* [Trecho selecionado]:
■ ■ ■ ■ ■

Que Democracia Desejamos?



Findo o processo eleitoral, é o momento de verificar que tipo de democracia a sociedade brasileira pretende sustentar. Se o atual modelo, meramente formal, para o qual, quando encerrados os pleitos, também termina a participação política de cada cidadão, ou outro modelo, material, integrativo, em constante aprimoramento.

O modelo atual implica admitirmos que o processo democrático encerra-se com as eleições. A partir de então, os eleitos devem prestar contas a seus eleitores, mas não exatamente porque se consideram representantes destes, e sim por que já têm em vista as eleições futuras. E se o eleitor incomodar demais, passa a existir a figura do ‘escolhido’, ou seja, por que eleito, não deve satisfação a ninguém, que não a seus próprios interesses. Naquele estágio, acompanhamos a formação dos currais eleitorais, políticos que, a fim de se manterem no poder, lutam pela concessão de privilégios a determinados grupos de eleitores, em detrimento dos interesses gerais. No outro estágio, nada que uma caprichada produção televisiva não resolva o problema, mesmo porque são poucos os ‘chatos’ que exigem uma atuação mais efetiva dos eleitos.

Pois ao fim e ao cabo, sinto muito dizer isso, por parecer extremamente antipático, mas a culpa não é dos políticos, é da própria sociedade. Aqueles são meros reflexos desta. Essa constatação parece estar surgindo com força. Por isso inicialmente referi que a ocasião é propícia para nossa definição de democracia. A ilusão de que a evolução deste país, nos mais variados aspectos, dependerá de nossos governantes parece ceder espaço à idéia de que os mais substanciais avanços nascem na base da sociedade. Nossa omissão importará apenas na repetição da história, somente trocados os protagonistas e, eventualmente, o enredo. Ou será que alguém, despido de suas ideologias, acredita que os escândalos do ‘mensalão’ ou do ‘dossiê’ são distintos daquele conhecido por ‘compra de votos para emenda da reeleição’, ou dos problemas havidos quando de algumas privatizações? Ou, um pouco além, que sejam diferentes das imoralidades praticadas quando da República instalada na ‘Casa da Dinda’?

■ ■ ■ ■ ■

* [Tarefas a fazer]:
A – Reescreva em forma de lista o parágrafo do trecho sobre democracia que começa com "O modelo atual implica", mantendo os fatos principais.
B – Diga se cada afirmação concorda com o trecho sobre democracia: (i) o autor põe a culpa nos políticos, e não na sociedade; (ii) a ideia de que os avanços mais importantes nascem na base da sociedade parece ganhar espaço; (iii) no modelo atual, a participação política do cidadão continua depois das eleições. Responda sim ou não e cite as palavras do texto que decidem cada caso.
O material a seguir não tem nenhuma relação com o texto.

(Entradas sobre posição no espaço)
■ ■ ■ ■ ■

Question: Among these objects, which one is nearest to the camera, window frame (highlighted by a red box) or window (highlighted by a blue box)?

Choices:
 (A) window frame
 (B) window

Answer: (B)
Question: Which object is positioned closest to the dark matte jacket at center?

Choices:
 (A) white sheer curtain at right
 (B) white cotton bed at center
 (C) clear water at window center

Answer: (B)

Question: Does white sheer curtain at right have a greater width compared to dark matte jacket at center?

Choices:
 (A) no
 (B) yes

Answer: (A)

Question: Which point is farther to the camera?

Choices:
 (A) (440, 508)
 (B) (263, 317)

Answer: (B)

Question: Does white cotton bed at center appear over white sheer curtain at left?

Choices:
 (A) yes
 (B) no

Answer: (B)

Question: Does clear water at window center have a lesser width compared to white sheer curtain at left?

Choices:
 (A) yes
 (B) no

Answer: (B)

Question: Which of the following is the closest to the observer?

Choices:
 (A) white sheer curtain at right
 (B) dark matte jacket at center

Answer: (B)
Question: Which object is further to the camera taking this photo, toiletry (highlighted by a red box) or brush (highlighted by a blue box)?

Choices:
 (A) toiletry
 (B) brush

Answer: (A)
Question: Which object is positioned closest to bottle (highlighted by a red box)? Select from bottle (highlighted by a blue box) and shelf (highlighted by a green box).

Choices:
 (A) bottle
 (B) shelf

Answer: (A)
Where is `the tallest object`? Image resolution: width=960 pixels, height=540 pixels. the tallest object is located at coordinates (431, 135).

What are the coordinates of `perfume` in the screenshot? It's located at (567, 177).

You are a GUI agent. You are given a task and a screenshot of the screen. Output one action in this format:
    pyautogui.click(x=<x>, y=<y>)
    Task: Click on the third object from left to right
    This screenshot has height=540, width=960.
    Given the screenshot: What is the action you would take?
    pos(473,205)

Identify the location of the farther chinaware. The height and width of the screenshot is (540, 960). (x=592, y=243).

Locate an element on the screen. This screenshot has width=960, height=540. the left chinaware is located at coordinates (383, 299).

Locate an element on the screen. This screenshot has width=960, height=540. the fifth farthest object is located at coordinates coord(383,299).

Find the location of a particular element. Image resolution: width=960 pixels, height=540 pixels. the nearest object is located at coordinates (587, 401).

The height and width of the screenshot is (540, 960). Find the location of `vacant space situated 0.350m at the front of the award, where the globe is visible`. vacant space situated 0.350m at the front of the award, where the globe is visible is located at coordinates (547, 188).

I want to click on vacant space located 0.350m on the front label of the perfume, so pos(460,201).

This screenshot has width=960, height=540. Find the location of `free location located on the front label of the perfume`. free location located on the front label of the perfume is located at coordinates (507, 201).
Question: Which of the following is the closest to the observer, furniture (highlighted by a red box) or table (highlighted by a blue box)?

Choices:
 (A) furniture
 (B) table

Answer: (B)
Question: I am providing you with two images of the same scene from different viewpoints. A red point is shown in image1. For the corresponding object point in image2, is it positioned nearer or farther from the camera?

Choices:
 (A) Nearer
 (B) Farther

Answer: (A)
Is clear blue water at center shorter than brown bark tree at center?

■ ■ ■ ■ ■

* [Respostas]:
A –
- No modelo atual, o processo democrático termina com as eleições.
- Os eleitos prestam contas aos eleitores de olho nas eleições futuras, e não por se considerarem seus representantes.
- Se o eleitor incomoda demais, surge a figura do "escolhido", que só deve satisfação aos próprios interesses.
- Em um estágio, formam-se os currais eleitorais: para se manter no poder, políticos lutam por privilégios para certos grupos de eleitores, em prejuízo dos interesses gerais.
- No outro estágio, uma produção de TV caprichada resolve o problema, já que poucos "chatos" exigem dos eleitos uma atuação mais efetiva.

B –
(i) Não: "a culpa não é dos políticos, é da própria sociedade".
(ii) Sim: "parece ceder espaço à idéia de que os mais substanciais avanços nascem na base da sociedade".
(iii) Não: "quando encerrados os pleitos, também termina a participação política de cada cidadão".